Health Insurance Basics
Questions to Ask:
- Types of Health Insurance
- Understand the terms
- How much does Health insurance cost?
Even if you are usually in good health, the use of the health care system will be necessary at some point in one's life. Accidents may happen or your family member might get sick and need a doctor. Health insurance provides an affordable way to get medical care when it is needed.
Health insurance also protects you and your family from the high cost of health care. The cost of even routine care can quickly add up, but the cost of care for a major illness or injury can be devastating. At any age, and every level of personal health, health care costs should be something you take seriously. That is what health insurance is all about — covering the expenses that come with preventing illness and staying healthy, and being prepared for the worst that could happen.
Many people do not think about health insurance until they need it, but this is a mistake. By doing some research and making good choices ahead of time, you can save time and money down the road.
Terms and Concepts
Deductible: This is a set amount you have to pay toward your medical bills every year before your insurance company starts paying. It varies by plan and some plans have no deductible.

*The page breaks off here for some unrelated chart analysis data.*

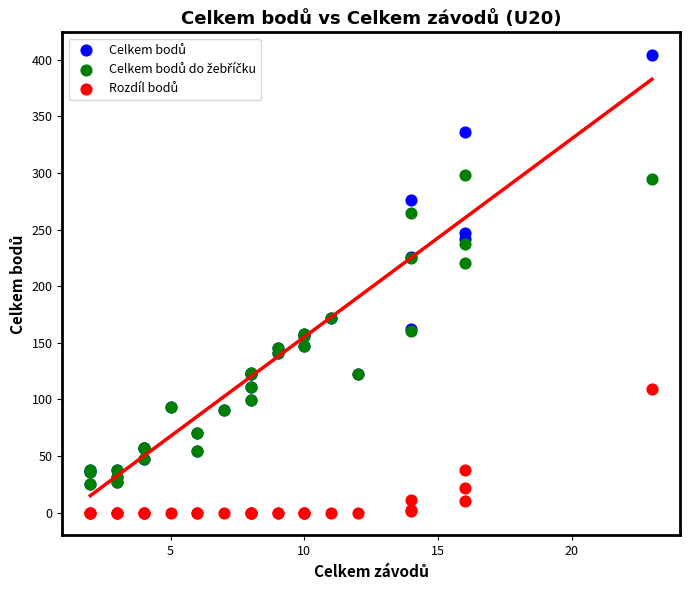

Across all series, what Y value is closest to 202?

220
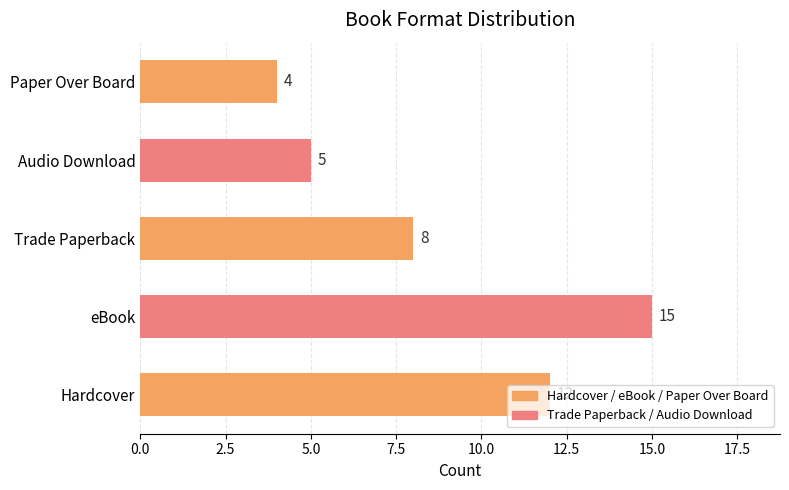

Are the bars grouped side by side (vs. stacked)?

No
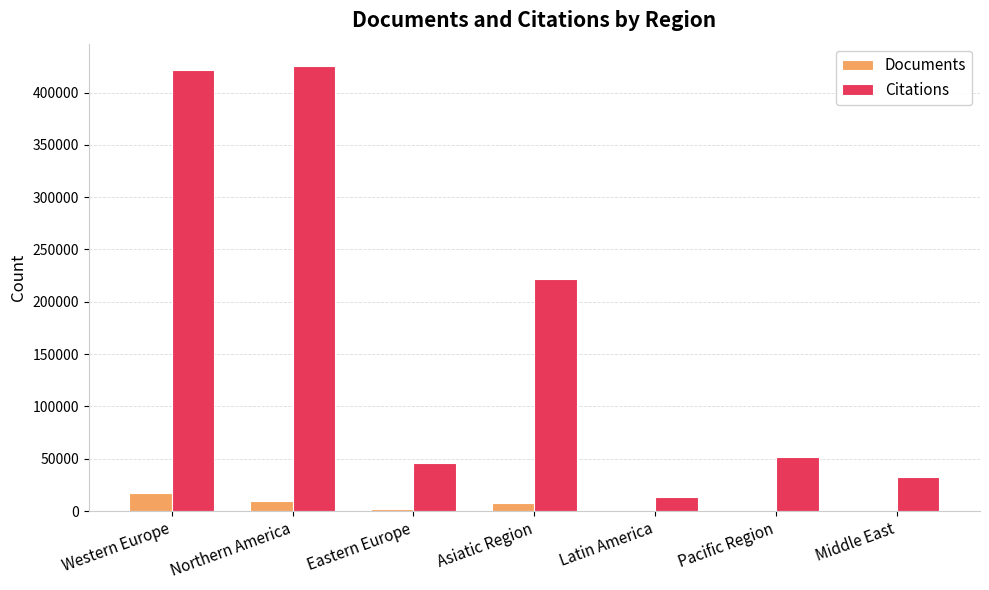

Which series has the largest total across all categories?

Citations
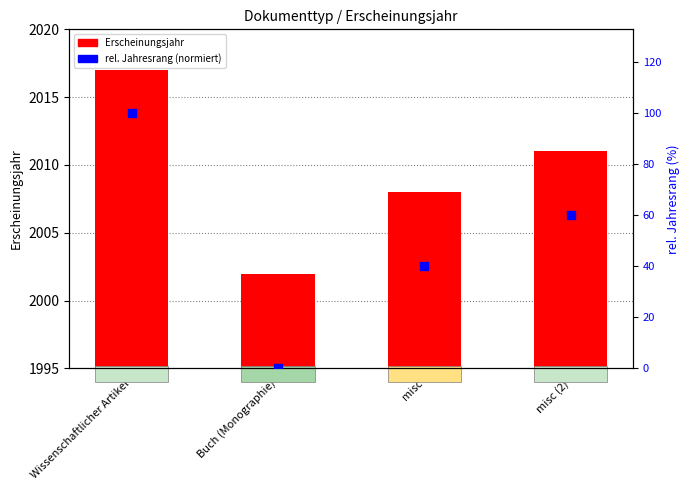

Which series contains the highest Y value?

Erscheinungsjahr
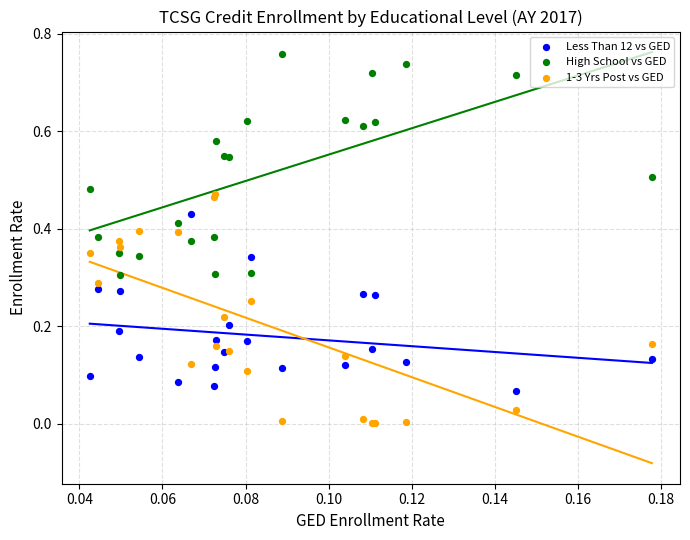

What are all the series names shown in the legend?

Less Than 12 vs GED, High School vs GED, 1-3 Yrs Post vs GED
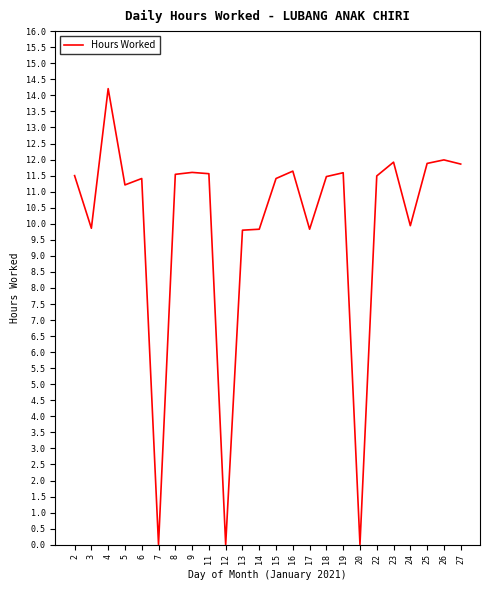

How many lines are shown in the chart?

1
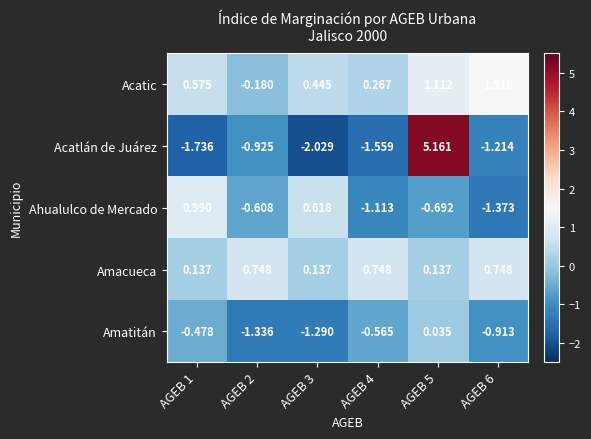

Rank the series by their maximum value, from highest to lowest.

Acatlán de Juárez, Acatic, Ahualulco de Mercado, Amacueca, Amatitán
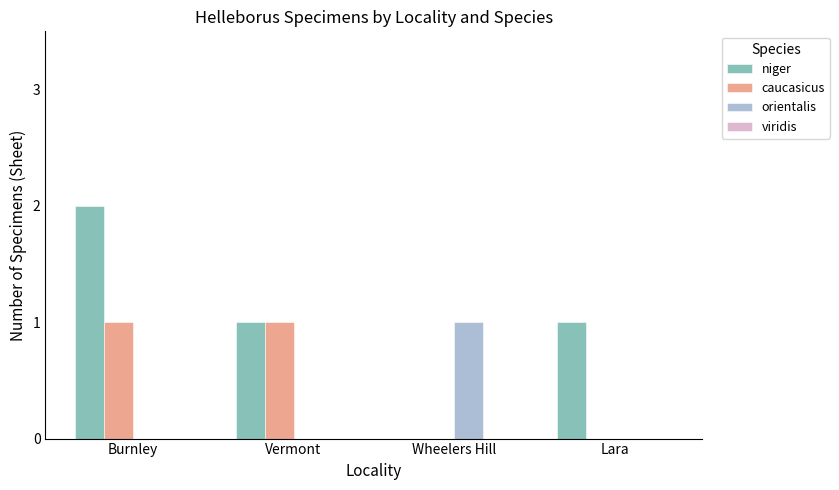

Are the bars grouped side by side (vs. stacked)?

Yes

Premium: This is the amount you pay your health insurance company to keep your coverage active. Most people pay their premium monthly.
Coinsurance: This is the percentage of your medical bill you share with your insurance company after you’ve paid your deductible. Unless you have a policy with 100 percent coverage for everything, you have to pay a coinsurance amount. For example, if you have a $100 doctor’s bill and your plan covers 80 percent of it, your coinsurance amount due to the doctor’s office is 20 percent, or $20.
Copayment (or “Copay”): Your copayment, or copay, is the flat fee you pay every time you go to the doctor or fill a prescription. It’s usually a relatively small dollar amount. Copays do not count toward your deductible.
HMO plans- give you access to certain doctors and hospitals within its network. A network is made up of providers that have agreed to lower their rates for plan members and also meet quality standards. But unlike other insurance plan types, care is covered only if you see a provider within that HMO’s network. There are few opportunities to see a non-network provider. There are also typically more restrictions for coverage than other plans, such as allowing only a certain number of visits, tests or treatments.
- You’re required to select a primary care physician (PCP), who will determine what treatment you need.
- You will need a PCP referral to be covered when you see a specialist or have a special test done.
- If you opt to see a doctor outside of an HMO network, there is no coverage, meaning you will have to pay the entire cost of medical services.
- Premiums are generally lower for HMO plans, and there is usually no deductible or a low one.
PPO plans- provide more flexibility when picking a doctor or hospital. They also feature a network of providers, but there are fewer restrictions on seeing non-network providers. In addition, your PPO insurance will pay if you see a non-network provider, although it may be at a lower rate.
- You can see the doctor or specialist you’d like without having to see a PCP first.
- You can see a doctor or go to a hospital outside the network and you may be covered. However, your benefits will be better if you stay in the PPO network.
- Premiums tend to be higher, and it’s common for there to be a deductible.